### GIVEN RECORDS

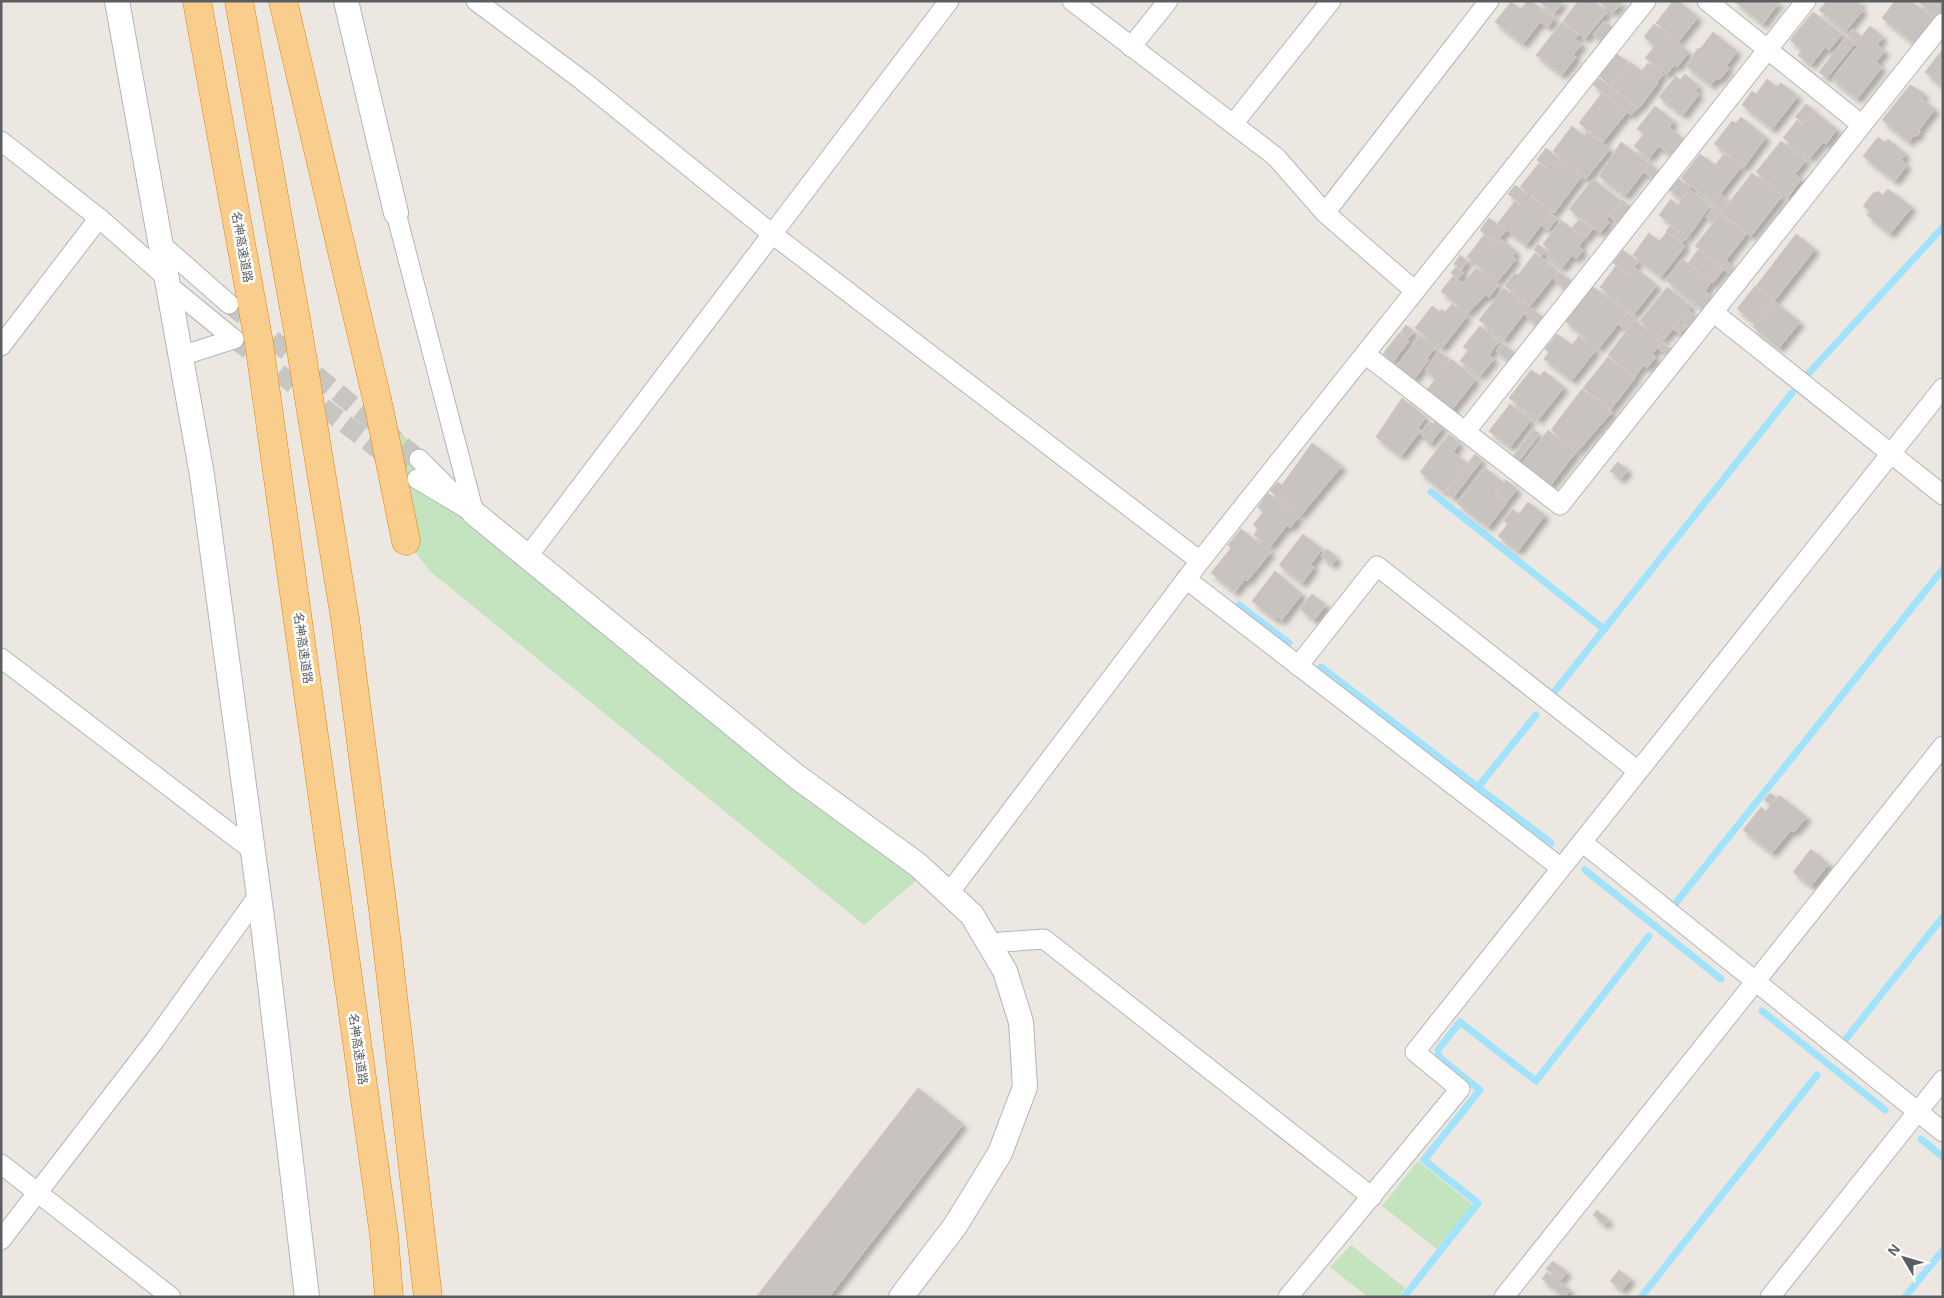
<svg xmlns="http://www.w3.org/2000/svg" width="1944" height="1298" font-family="Arial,'Noto Sans JP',sans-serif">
<defs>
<filter id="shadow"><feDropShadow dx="4.5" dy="4.5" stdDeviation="2.5" flood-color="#0004"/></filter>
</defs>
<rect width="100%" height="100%" fill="#ece8e1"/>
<g fill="#c3e4be">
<path d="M379 408 474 513 926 872 864 925 431 572 406 541Z"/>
<path d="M1418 1161 1473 1205 1437 1249 1382 1206Z"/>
<path d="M1351 1245 1405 1288 1399 1297H1368L1330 1267Z"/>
</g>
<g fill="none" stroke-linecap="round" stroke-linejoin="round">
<g stroke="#a1e2fc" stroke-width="7">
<path d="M1808 374 1943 227"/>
<path d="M1431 492 1604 629"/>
<path d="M1239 605 1289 643"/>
<path d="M1321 667 1551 843"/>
<path d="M1551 696 1792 393"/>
<path d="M1478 787 1536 715"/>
<path d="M1585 870 1721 979"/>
<path d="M1675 904 1943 569"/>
<path d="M1762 1011 1885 1110"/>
<path d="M1845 1040 1943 917"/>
<path d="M1921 1139 1943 1157"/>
<path d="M1404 1297 1478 1203 1424 1160 1480 1090 1439 1057 1438 1050 1460 1022 1536 1081 1649 936"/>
<path d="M1641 1297 1817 1075"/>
<path d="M1905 1297 1943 1250"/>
</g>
</g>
<g fill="#c8c3bf" stroke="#d1c9c0" filter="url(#shadow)">
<path d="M1527 1H1531L1547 13 1523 44 1495 22 1511 2 1521 9Z"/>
<path d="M1538 1H1564L1554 13Z"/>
<path d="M1578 1H1594L1607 12 1585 39 1563 21Z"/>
<path d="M1598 1H1623L1613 13Z"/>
<path d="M1673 1H1679L1698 17 1679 41 1656 23Z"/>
<path d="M1734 1H1780L1763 24Z"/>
<path d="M1827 1H1862L1858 6 1863 10 1846 31 1819 10Z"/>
<path d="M1895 1H1911L1935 20 1916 45 1882 18Z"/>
<path d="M1917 1H1939L1943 5V13L1939 18Z"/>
<path d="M1813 12 1842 34 1829 50 1825 47 1811 65 1798 55 1802 50 1790 40Z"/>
<path d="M1548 13 1555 18 1548 27 1541 22Z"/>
<path d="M1604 21 1615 29 1604 43 1593 35Z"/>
<path d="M1562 22 1578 35 1575 39 1582 44 1573 55 1576 57 1562 75 1536 55Z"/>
<path d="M1654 24 1689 52 1677 67 1674 65 1667 74 1645 58 1655 46 1644 37Z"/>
<path d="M1870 26 1883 37 1877 45 1885 51 1876 62 1882 67 1857 99 1832 79 1857 47 1855 45Z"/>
<path d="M1852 29 1860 35 1855 42 1847 36Z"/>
<path d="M1713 32 1737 51 1726 66 1729 68 1719 80 1717 78 1711 85 1686 66 1698 48 1700 49Z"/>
<path d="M1846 37 1855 43 1827 78 1819 72Z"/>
<path d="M1943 49V87L1925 72Z"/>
<path d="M1617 54 1628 62 1610 85 1599 76Z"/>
<path d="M1630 62 1658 83 1639 108 1611 86Z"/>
<path d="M1648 63 1663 74 1657 82 1642 70Z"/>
<path d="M1685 74 1699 86 1695 91 1699 94 1683 115 1659 97 1676 76 1680 80Z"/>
<path d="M1599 78 1637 108 1631 115 1593 85Z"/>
<path d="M1767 79 1777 87 1781 83 1798 96 1772 129 1742 105 1752 91 1756 94Z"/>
<path d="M1910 85 1925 94 1921 98 1935 109 1919 130 1920 132 1916 137 1914 135 1909 142 1882 120Z"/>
<path d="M1602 93 1627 112 1603 142 1579 123Z"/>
<path d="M1806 104 1813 109 1803 123 1795 117Z"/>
<path d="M1655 106 1674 121 1669 127 1685 140 1672 156 1659 146 1649 158 1634 146 1644 134 1637 129Z"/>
<path d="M1814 111 1837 129 1826 144 1823 142 1810 158 1783 138 1797 120 1803 125Z"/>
<path d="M1741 117 1766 137 1744 167 1714 144 1732 121 1736 123Z"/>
<path d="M1572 126 1584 136 1587 131 1610 149 1586 179 1553 151Z"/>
<path d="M1878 137 1885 143 1888 139 1906 154 1901 160 1907 165 1895 181 1863 156Z"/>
<path d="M1781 141 1806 160 1795 174 1801 179 1788 197 1756 172Z"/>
<path d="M1621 142 1650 164 1625 196 1599 176Z"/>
<path d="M1546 148 1558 158 1549 169 1537 160Z"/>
<path d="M1700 154 1715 165 1724 154 1741 167 1713 203 1681 178Z"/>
<path d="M1559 159 1581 177 1554 213 1520 187 1539 163 1550 171Z"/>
<path d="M1650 164 1661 173 1655 180 1644 172Z"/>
<path d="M1752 173 1782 196 1751 236 1721 213Z"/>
<path d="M1676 177 1690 187 1681 199 1667 188Z"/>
<path d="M1593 179 1621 201 1606 220 1609 222 1600 233 1569 209Z"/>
<path d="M1515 185 1528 195 1521 204 1508 194Z"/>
<path d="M1888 189 1912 207 1890 234 1867 215 1870 212 1863 206 1874 192 1876 193 1878 191 1883 195Z"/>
<path d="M1690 190 1710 206 1688 237 1659 215 1671 199 1678 205Z"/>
<path d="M1721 194 1729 201 1722 210 1714 203Z"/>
<path d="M1530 196 1551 212 1526 245 1498 223 1515 201 1522 206Z"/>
<path d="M1623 200 1632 208 1619 225 1610 217Z"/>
<path d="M1715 205 1721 210 1712 222 1706 217Z"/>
<path d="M1551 214 1557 218 1548 230 1542 226Z"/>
<path d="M1720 214 1746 234 1721 267 1695 246Z"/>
<path d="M1489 218 1506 230 1496 243 1480 230Z"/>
<path d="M1579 219 1593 229 1586 238 1572 228Z"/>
<path d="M1561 220 1584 239 1579 246 1583 250 1576 259 1572 255 1562 268 1545 255 1550 250 1543 244Z"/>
<path d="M1670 226 1686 238 1682 243 1666 231Z"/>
<path d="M1667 232 1685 246 1661 277 1633 255 1649 233 1659 241Z"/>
<path d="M1796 234 1815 249 1775 300 1756 286Z"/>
<path d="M1484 235 1496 244 1501 239 1516 251 1512 256 1516 259 1498 281 1467 257Z"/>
<path d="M1538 244 1546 250 1541 256 1534 250Z"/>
<path d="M1623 250 1638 262 1628 274 1613 263Z"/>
<path d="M1698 250 1723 270 1713 283 1688 263Z"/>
<path d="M1535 253 1558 271 1530 306 1505 286 1515 273 1518 275Z"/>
<path d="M1460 255 1468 261 1461 270 1454 264Z"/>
<path d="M1682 259 1711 282 1705 291 1714 299 1705 311 1666 280Z"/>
<path d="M1726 261 1737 270 1733 276 1721 267Z"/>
<path d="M1616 266 1628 275 1634 267 1657 285 1634 314 1600 287Z"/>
<path d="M1456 267 1464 273 1458 279 1451 273Z"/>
<path d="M1476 268 1498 285 1489 297 1486 295 1468 313 1441 291 1453 276 1463 284Z"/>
<path d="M1559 272 1573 282 1567 290 1554 280Z"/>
<path d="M1592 286 1627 313 1599 348 1565 321Z"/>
<path d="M1755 286 1773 300 1755 323 1737 309Z"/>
<path d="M1667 287 1691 306 1664 340 1640 321Z"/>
<path d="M1504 288 1529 307 1504 340 1479 320Z"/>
<path d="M1774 301 1800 322 1779 348 1753 327Z"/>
<path d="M1452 304 1467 316 1442 348 1415 328 1432 306 1440 312 1442 309 1445 312Z"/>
<path d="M1531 308 1545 319 1539 326 1525 315Z"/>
<path d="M1688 310 1699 319 1691 330 1680 320Z"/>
<path d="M1628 313 1635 319 1625 331 1619 325Z"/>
<path d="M1635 320 1662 342 1652 354 1656 357 1647 368 1643 365 1635 377 1608 355Z"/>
<path d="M1679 322 1686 327 1680 334 1673 329Z"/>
<path d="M1406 325 1414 331 1408 339 1400 333Z"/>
<path d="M1480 326 1499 341 1489 355 1494 359 1480 376 1460 361 1468 350 1463 347Z"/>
<path d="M1399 333 1409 341 1393 362 1383 354Z"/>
<path d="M1557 334 1572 345 1579 336 1596 350 1572 380 1544 359 1549 352 1545 349Z"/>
<path d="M1420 336 1435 348 1427 358 1429 360 1414 379 1397 366Z"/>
<path d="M1502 343 1515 353 1509 361 1496 351Z"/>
<path d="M1663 343 1675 352 1671 358 1658 348Z"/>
<path d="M1439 351 1449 359 1434 377 1425 370Z"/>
<path d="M1608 357 1635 378 1611 409 1583 388Z"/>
<path d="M1451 359 1476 379 1451 411 1426 391Z"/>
<path d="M1531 370 1540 376 1544 371 1564 387 1538 420 1509 398Z"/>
<path d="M1582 389 1612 412 1578 451 1551 430Z"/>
<path d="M1402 398 1426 417 1418 428 1421 430 1401 456 1376 437Z"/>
<path d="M1510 404 1531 420 1510 447 1489 431Z"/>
<path d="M1435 421 1443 427 1430 444 1420 433 1429 422 1433 424Z"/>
<path d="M1534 429 1539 434 1517 463 1511 459Z"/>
<path d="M1548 430 1576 452 1550 486 1522 464Z"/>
<path d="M1449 434 1460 443 1453 452 1467 463 1444 492 1420 472Z"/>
<path d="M1312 443 1342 466 1301 515 1270 491 1278 482 1282 485Z"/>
<path d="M1475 454 1482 460 1453 498 1446 492Z"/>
<path d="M1618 462 1628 470 1621 479 1610 471Z"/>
<path d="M1485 468 1504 483 1495 494 1507 503 1488 527 1457 503Z"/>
<path d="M1506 480 1517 489 1507 502 1496 493Z"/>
<path d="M1268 493 1299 517 1290 528 1287 525 1270 547 1254 535 1258 529 1253 525 1263 512 1258 507Z"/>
<path d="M1528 502 1545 515 1518 551 1498 536 1508 524 1504 521 1513 509 1519 514Z"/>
<path d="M1241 529 1271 552 1247 581 1245 579 1235 592 1211 573 1231 548 1228 545Z"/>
<path d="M1303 534 1322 549 1311 564 1314 567 1302 583 1279 565Z"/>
<path d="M1327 549 1337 558 1332 565 1321 556Z"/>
<path d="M1275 571 1302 594 1281 621 1277 617 1275 619 1252 601Z"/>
<path d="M1312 594 1326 605 1314 620 1300 609Z"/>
<path d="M1770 793 1776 797 1770 805 1764 800Z"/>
<path d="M1779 795 1807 817 1794 832 1791 830 1772 853 1743 830 1761 807 1766 811Z"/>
<path d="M1811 849 1829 864 1811 886 1793 872Z"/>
<path d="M918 1088 963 1124 829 1297H756Z"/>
<path d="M1597 1210 1609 1220 1605 1225 1593 1215Z"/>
<path d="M1553 1261 1567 1272 1561 1280 1546 1269Z"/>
<path d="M1619 1270 1631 1279 1622 1290 1610 1281Z"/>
<path d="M1547 1272 1570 1290 1565 1297 1542 1279Z"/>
</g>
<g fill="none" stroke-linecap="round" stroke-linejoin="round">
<g stroke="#c8c6c1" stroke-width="19" stroke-dasharray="19 9" stroke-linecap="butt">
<path d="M229 304 419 459"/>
<path d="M234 339 417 479"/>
</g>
<g stroke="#b2b5b9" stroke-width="21">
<g id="minor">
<path d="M476 1 583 81 771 233 1200 561"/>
<path d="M1072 1 1276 157 1325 213 1415 291"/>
<path d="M1707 1 1862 125"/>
<path d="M1131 47 1168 1"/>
<path d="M1233 124 1331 1"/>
<path d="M1 141 99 218 166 277"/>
<path d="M396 213 474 513"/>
<path d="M1325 213 1489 1"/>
<path d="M161 244 229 304"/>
<path d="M168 285 234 339"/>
<path d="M1713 312 1943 495"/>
<path d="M1 346 99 218"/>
<path d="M1365 354 1560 505 1943 23"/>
<path d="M181 356 234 339"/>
<path d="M1465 432 1806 1"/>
<path d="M419 459 457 497"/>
<path d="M417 479 474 513"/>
<path d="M528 556 949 1"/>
<path d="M1186 579 1561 868"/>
<path d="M1 658 252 850"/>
<path d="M1298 666 1377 566 1638 771"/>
<path d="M1582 842 1943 1132"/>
<path d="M949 893 1200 561 1646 1"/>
<path d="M988 943 1044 939 1372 1197"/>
<path d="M1 1164 171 1297"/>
<path d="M1 1240 155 1040 258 896"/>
<path d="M1288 1297 1460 1089 1415 1052 1943 388"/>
<path d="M1504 1297 1943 746"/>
<path d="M1770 1297 1943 1080"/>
</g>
</g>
<g stroke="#b2b5b9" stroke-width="26">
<g id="tertiary">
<path d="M117 1 202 475 264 933 307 1297"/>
<path d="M346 1 396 213"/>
<path d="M474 513 796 776 918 865 972 915 1005 971 1021 1022 1025 1087 1000 1153 955 1226 901 1297"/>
</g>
</g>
<g stroke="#e78007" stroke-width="29">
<g id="motorway">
<path d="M197 1 259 343 384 1235 389 1297"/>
<path d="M239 1 297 325 345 619 383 910 428 1297"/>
<path d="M283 1 379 408 406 541"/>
</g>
</g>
<use href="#minor" stroke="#fff" stroke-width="19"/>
<use href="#tertiary" stroke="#fff" stroke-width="24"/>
<use href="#motorway" stroke="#f9cd8b" stroke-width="28"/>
</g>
<g text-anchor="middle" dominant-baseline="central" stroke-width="5" stroke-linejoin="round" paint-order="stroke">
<g font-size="12" fill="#5a5e62" stroke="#fff">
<text transform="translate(242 247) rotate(80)">名神高速道路</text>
<text transform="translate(303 648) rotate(82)">名神高速道路</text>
<text transform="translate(358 1049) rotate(82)">名神高速道路</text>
</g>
</g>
<rect width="1944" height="1298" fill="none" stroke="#5a5e62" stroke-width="5"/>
<g transform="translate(1904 1258) rotate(308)" stroke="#ffffff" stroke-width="4" paint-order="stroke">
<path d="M0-4L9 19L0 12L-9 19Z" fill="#5a5e62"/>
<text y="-8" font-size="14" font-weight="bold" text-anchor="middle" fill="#5a5e62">N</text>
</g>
</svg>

### TASK REQUIREMENTS
Above are some records; copy each line there that contains "size".

### SOLVED EXERCISE
<g font-size="12" fill="#5a5e62" stroke="#fff">
<text y="-8" font-size="14" font-weight="bold" text-anchor="middle" fill="#5a5e62">N</text>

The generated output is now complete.